### [Action item]
Nothing below is to be printed except the lines between the line holding "105: (864, 589, 5.61)" and the line holding "111: (531, 300, 5.99)", inclusive, each exactly as it appears.

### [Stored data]
****
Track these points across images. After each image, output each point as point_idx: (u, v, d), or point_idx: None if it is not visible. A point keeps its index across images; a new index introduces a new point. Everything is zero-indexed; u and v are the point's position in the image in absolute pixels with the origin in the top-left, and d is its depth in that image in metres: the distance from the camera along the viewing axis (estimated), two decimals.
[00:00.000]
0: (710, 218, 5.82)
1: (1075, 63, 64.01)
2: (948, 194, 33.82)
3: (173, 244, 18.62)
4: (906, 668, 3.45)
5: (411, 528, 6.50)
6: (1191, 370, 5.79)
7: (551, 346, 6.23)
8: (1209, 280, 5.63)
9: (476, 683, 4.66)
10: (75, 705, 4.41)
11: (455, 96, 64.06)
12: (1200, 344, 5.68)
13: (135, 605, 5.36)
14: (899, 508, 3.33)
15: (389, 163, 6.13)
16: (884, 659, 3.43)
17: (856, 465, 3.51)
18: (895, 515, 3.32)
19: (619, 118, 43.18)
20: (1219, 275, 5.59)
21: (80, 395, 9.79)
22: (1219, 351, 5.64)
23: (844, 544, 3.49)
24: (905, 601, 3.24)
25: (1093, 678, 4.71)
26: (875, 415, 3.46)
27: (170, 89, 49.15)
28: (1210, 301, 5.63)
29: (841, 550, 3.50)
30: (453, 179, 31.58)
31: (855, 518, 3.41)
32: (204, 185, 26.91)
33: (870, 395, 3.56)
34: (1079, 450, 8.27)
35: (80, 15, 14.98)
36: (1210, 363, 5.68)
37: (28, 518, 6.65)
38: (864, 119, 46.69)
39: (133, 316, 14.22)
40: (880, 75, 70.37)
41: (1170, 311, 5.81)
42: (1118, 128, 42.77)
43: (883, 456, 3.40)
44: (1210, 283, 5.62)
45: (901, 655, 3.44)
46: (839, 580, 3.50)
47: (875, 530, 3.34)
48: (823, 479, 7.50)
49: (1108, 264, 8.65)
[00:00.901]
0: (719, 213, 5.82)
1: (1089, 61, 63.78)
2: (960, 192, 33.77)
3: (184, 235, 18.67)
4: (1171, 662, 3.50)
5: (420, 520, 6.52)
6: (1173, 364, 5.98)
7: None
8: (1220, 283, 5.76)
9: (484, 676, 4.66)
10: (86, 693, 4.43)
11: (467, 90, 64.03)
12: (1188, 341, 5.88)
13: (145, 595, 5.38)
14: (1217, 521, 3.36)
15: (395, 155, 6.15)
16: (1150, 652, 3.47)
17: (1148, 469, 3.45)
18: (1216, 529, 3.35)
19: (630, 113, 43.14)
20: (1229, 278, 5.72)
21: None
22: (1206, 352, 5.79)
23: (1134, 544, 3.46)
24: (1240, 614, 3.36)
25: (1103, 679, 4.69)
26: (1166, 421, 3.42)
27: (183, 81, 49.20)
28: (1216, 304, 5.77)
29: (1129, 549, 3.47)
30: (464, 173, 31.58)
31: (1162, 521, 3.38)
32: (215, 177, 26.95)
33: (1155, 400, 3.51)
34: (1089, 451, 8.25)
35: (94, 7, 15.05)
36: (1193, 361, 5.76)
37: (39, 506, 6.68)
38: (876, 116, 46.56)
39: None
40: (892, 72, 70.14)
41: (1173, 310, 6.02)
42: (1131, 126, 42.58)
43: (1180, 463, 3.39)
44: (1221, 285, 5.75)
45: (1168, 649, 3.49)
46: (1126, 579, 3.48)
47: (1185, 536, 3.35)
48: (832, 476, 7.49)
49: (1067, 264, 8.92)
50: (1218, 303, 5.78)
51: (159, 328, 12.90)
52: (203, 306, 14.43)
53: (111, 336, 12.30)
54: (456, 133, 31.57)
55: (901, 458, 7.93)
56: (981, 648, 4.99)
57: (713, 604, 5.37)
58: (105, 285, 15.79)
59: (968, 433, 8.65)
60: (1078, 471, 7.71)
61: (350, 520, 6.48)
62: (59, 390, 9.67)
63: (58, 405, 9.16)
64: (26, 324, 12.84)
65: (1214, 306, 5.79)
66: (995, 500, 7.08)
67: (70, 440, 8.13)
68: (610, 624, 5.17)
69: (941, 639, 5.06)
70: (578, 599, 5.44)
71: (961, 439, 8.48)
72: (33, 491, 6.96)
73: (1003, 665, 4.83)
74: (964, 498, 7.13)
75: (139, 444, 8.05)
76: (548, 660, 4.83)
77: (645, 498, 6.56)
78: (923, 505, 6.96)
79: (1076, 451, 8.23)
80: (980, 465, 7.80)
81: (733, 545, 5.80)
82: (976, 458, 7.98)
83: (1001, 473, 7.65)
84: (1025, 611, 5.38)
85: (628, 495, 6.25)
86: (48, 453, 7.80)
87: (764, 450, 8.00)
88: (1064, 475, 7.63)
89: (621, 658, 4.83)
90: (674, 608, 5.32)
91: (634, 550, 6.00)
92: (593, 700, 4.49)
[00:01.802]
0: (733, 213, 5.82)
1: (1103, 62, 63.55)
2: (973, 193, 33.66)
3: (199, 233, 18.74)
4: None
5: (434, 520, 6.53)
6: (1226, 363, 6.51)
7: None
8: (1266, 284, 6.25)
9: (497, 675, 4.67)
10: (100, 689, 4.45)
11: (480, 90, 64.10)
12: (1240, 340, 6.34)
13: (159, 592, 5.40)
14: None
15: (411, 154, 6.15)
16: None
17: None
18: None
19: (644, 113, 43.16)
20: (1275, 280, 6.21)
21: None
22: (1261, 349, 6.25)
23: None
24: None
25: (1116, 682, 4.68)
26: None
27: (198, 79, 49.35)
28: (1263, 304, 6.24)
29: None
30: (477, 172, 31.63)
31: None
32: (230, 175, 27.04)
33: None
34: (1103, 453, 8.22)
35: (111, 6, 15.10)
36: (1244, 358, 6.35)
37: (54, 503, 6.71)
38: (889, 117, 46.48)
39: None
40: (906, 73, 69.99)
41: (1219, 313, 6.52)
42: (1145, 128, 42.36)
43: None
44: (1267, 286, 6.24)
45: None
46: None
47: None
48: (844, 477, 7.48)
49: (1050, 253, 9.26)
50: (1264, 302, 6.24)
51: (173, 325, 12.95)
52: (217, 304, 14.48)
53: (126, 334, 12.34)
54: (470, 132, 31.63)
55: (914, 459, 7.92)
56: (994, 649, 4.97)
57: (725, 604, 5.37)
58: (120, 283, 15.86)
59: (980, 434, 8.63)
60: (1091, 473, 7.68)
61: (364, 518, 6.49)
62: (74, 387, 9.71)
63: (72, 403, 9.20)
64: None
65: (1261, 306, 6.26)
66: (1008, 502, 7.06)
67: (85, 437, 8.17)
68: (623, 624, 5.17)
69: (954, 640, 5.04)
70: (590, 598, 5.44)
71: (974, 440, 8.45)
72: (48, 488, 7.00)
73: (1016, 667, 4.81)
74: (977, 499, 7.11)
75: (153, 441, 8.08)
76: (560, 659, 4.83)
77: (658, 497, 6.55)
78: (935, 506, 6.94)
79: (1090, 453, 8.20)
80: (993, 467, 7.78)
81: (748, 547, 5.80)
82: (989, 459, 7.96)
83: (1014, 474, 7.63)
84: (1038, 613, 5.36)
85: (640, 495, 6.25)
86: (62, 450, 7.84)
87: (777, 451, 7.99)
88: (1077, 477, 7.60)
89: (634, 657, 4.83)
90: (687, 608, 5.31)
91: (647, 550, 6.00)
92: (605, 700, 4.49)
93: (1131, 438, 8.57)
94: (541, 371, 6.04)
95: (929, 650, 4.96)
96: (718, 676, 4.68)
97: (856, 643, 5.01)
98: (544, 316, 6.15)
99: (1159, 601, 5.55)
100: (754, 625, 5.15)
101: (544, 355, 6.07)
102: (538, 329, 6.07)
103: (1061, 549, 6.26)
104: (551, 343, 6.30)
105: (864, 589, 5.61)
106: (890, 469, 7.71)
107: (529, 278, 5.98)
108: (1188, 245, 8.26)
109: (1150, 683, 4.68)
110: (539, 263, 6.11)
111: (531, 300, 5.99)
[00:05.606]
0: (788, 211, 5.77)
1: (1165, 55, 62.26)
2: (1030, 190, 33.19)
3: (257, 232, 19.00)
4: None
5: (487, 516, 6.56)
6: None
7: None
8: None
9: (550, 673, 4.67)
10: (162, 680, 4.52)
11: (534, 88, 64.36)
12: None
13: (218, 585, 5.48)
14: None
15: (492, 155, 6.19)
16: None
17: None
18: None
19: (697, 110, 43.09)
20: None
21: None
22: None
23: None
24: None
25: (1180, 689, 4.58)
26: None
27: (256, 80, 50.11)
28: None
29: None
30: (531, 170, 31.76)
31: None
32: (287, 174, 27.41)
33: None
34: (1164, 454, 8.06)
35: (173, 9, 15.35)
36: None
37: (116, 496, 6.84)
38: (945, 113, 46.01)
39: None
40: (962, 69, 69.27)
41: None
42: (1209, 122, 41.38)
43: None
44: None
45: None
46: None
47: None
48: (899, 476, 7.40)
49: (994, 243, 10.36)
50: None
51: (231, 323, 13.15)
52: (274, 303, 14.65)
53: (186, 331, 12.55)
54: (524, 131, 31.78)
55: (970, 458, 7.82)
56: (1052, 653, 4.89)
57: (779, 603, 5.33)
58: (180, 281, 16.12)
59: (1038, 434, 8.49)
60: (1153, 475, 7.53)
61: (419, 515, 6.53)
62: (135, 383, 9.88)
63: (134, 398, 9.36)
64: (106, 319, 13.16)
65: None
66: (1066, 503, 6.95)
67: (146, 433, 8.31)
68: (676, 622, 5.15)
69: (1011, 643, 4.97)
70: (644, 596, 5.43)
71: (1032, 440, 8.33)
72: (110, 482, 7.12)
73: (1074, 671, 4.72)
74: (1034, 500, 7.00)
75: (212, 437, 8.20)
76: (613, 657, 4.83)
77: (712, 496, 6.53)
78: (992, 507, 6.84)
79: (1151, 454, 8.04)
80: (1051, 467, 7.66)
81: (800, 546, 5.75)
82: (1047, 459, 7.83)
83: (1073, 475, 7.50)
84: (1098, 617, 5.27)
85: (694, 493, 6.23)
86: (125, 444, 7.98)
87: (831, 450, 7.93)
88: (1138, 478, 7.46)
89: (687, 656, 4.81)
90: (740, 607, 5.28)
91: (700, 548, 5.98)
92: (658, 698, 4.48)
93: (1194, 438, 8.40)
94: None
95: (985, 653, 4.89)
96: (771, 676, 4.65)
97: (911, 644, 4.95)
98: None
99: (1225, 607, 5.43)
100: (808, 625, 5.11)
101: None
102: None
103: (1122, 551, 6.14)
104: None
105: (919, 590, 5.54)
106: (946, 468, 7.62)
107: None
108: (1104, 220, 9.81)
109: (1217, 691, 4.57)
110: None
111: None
****
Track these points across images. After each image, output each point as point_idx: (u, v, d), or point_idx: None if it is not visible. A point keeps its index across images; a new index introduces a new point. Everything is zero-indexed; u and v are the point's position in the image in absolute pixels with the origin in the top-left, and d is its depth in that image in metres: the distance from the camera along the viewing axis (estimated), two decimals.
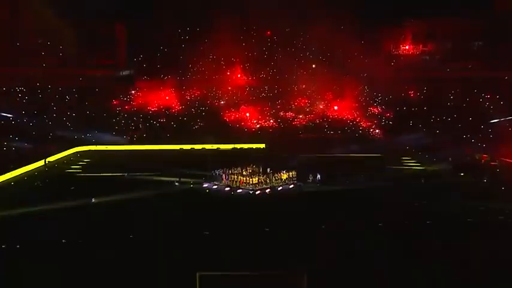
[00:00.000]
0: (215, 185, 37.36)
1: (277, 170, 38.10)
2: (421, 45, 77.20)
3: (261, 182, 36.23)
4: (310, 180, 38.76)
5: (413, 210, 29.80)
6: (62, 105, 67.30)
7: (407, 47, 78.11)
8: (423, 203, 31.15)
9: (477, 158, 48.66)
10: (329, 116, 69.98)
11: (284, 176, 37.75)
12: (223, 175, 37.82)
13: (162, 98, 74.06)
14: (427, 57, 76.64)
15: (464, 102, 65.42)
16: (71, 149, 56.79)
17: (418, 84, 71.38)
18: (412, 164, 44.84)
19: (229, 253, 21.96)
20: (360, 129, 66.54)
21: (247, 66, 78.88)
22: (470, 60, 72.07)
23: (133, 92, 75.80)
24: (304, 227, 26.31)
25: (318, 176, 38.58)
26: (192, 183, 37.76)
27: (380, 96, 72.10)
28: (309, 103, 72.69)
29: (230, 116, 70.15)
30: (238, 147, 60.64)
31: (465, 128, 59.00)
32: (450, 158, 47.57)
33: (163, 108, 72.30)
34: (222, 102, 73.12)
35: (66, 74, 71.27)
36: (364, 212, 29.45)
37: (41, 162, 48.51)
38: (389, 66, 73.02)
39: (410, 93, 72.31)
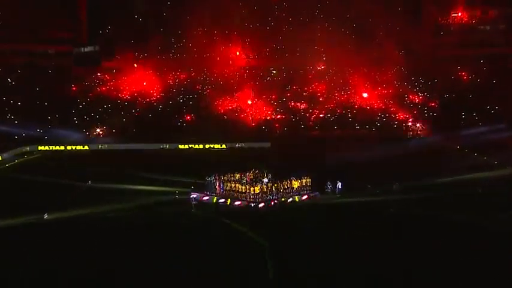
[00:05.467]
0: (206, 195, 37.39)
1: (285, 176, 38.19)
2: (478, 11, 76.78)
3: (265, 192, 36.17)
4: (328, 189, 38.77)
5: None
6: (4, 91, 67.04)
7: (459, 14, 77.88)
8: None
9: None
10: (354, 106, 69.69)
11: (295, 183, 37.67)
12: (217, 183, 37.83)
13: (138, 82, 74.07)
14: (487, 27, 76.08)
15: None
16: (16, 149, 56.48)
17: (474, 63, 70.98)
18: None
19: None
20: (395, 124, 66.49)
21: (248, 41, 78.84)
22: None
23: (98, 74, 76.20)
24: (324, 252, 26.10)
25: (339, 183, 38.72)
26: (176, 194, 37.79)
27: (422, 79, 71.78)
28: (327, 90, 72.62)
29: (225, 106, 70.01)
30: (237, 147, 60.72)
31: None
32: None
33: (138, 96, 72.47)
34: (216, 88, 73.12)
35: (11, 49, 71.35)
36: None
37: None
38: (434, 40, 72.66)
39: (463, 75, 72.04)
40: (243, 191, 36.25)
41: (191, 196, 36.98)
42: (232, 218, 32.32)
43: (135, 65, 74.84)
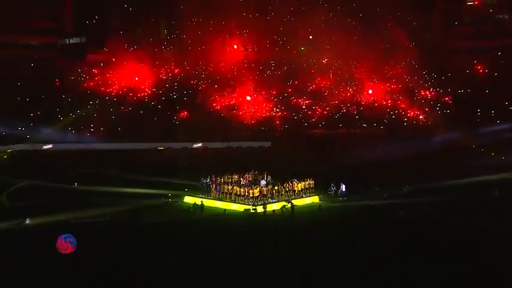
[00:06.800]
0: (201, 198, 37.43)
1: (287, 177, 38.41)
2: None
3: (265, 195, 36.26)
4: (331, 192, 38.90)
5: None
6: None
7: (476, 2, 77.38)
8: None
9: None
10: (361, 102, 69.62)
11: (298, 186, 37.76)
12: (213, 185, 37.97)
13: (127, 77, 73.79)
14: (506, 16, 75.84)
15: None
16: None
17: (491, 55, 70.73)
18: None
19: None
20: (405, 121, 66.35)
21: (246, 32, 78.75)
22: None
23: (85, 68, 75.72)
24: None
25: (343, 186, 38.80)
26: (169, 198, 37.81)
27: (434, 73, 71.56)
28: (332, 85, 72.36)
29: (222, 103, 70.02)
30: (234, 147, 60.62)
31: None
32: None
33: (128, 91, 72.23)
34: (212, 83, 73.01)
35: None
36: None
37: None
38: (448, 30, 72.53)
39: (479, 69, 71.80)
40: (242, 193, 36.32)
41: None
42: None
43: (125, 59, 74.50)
****
### [Result]
105: (864, 589, 5.61)
106: (890, 469, 7.71)
107: (529, 278, 5.98)
108: (1188, 245, 8.26)
109: (1150, 683, 4.68)
110: (539, 263, 6.11)
111: (531, 300, 5.99)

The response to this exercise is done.